_TASK TO CARRY OUT_. Reproduce the listing below, changing every occurrence of "pose" to "camera" and keeping everything else unchanged. Omit the pictures from your answer.

_DATA FOR THE TASK_.
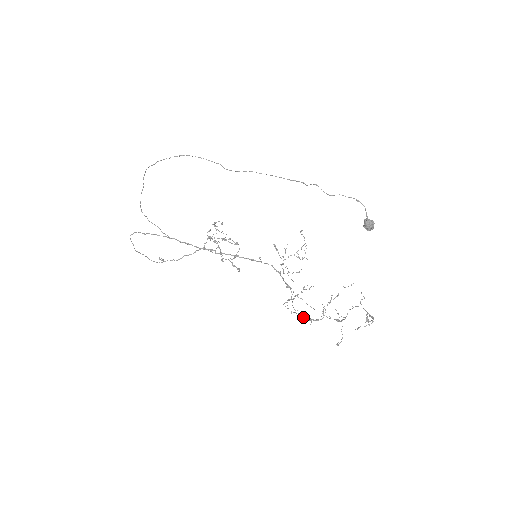
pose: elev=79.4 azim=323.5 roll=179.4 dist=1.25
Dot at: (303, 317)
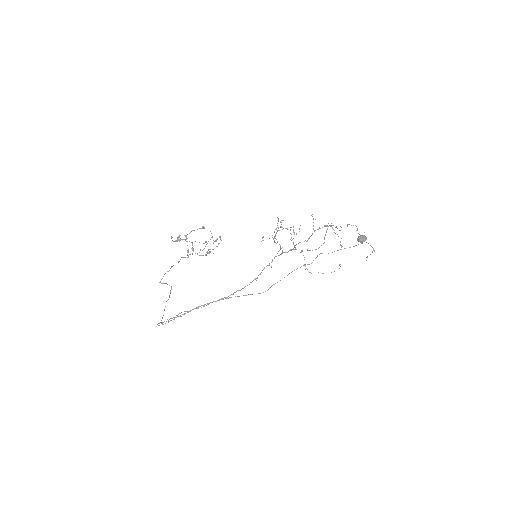
Dot at: occluded
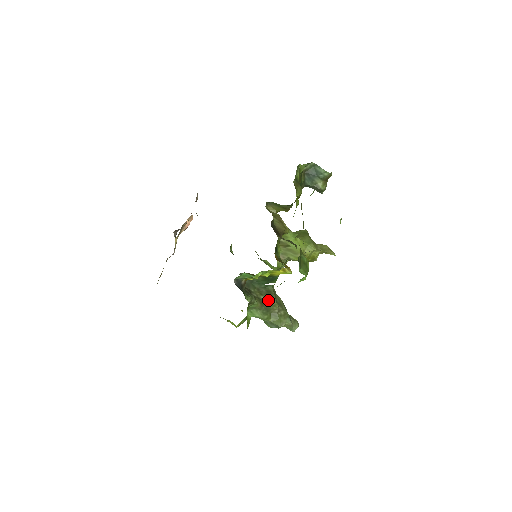
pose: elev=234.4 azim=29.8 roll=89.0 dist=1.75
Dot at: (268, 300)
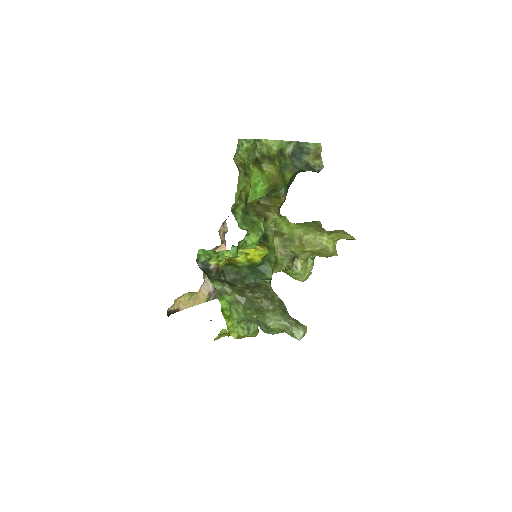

_EXERCISE ANSWER_.
camera: elev=79.4 azim=323.5 roll=179.4 dist=1.25
Dot at: (303, 317)
Dot at: occluded
camera: elev=234.4 azim=29.8 roll=89.0 dist=1.75
Dot at: (268, 300)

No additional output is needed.